Le chef de l’État s’est entretenu de l’actualité politique locale, hier, avec le Premier ministre, Tammam Salam. Photo Dalati et Nohra
Le président Michel Sleiman a de nouveau exprimé l'espoir hier, à dix jours de l'expiration de son mandat, que « la priorité soit accordée à la préservation et à la consolidation de l'État, à travers la concrétisation de la culture de l'exercice démocratique ».
M. Sleiman, qui a passé en revue avec le chef du gouvernement, Tammam Salam, le dossier de la présidentielle et l'ordre du jour du Conseil des ministres d'aujourd'hui, a plaidé en faveur de la réalisation de toutes les échéances constitutionnelles dans les délais « afin de protéger l'État contre tous les dangers qui peuvent mettre en péril son existence, notamment le danger israélien et celui du nombre sans cesse croissant des réfugiés syriens et palestiniens ».
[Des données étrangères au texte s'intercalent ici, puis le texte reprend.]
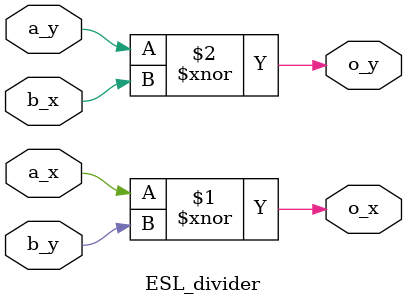
<source format=sv>
`include "sys_defs.svh"

module ESL_divider(
    input a_x, a_y, b_x, b_y,

    output o_x, o_y
);

    assign o_x = a_x ~^ b_y;
    assign o_y = a_y ~^ b_x;

endmodule

</source>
Mais le député Amine Wehbé (courant du Futur), comme plusieurs autres parlementaires, a écarté la possibilité d'une élection d'un chef de l'État dans les délais constitutionnels, « surtout que les forces politiques qui bloquent la présidentielle en boycottant les réunions parlementaires ne veulent pas élire un nouveau chef de l'État ». M. Wehbé a affirmé s'attendre à ce qu'un grand nombre de députés boycottent le Parlement en cas de vacance présidentielle, « ce qui fait que la Chambre sera incapable de légiférer », avant d'indiquer que le courant du Futur n'a pas encore discuté de cette éventualité qu'on attribue aux députés chrétiens. « Celui-ci est contre le vide et mettra tout son poids dans la balance pour qu'on n'aboutisse pas à une vacance de la présidence », a-t-il fait remarquer.
Plus optimiste, l'ancien ministre Mario Aoun (CPL) a jugé possible que le palais de Baabda ait un locataire avant le 25 mai. « Tout dépendra du résultat des dialogues en cours qui peuvent aboutir à n'importe quel moment », a-t-il dit. M. Aoun a dans le même temps minimisé l'importance d'une vacance présidentielle. « Ce n'est pas la fin du monde si nous n'arrivons pas à une entente avant le 25 mai. Cela s'était déjà passé et nous avions élu plus tard un nouveau chef de l'État », a-t-il observé.
Le secrétaire général de l'Option libanaise, Ahmad el-Assaad, a affirmé redouter que le président syrien, Bachar el-Assad, « ne remporte l'élection présidentielle en Syrie et au Liban, à cause de la politique de blocage pratiquée par le 8 Mars ».
Selon lui, le Hezbollah risque de semer le chaos dans le pays « à la manière du 7 Mai en exploitant pour cela les revendications syndicales ». Le Hezbollah, a commenté M. Assaad, « aura encore une fois réussi à saisir des occasions et le 14 Mars à les perdre ».
Entre-temps, plusieurs ONG et activistes ont organisé un sit-in symbolique au centre-ville pour protester contre « la mascarade du vide, acte quatre ».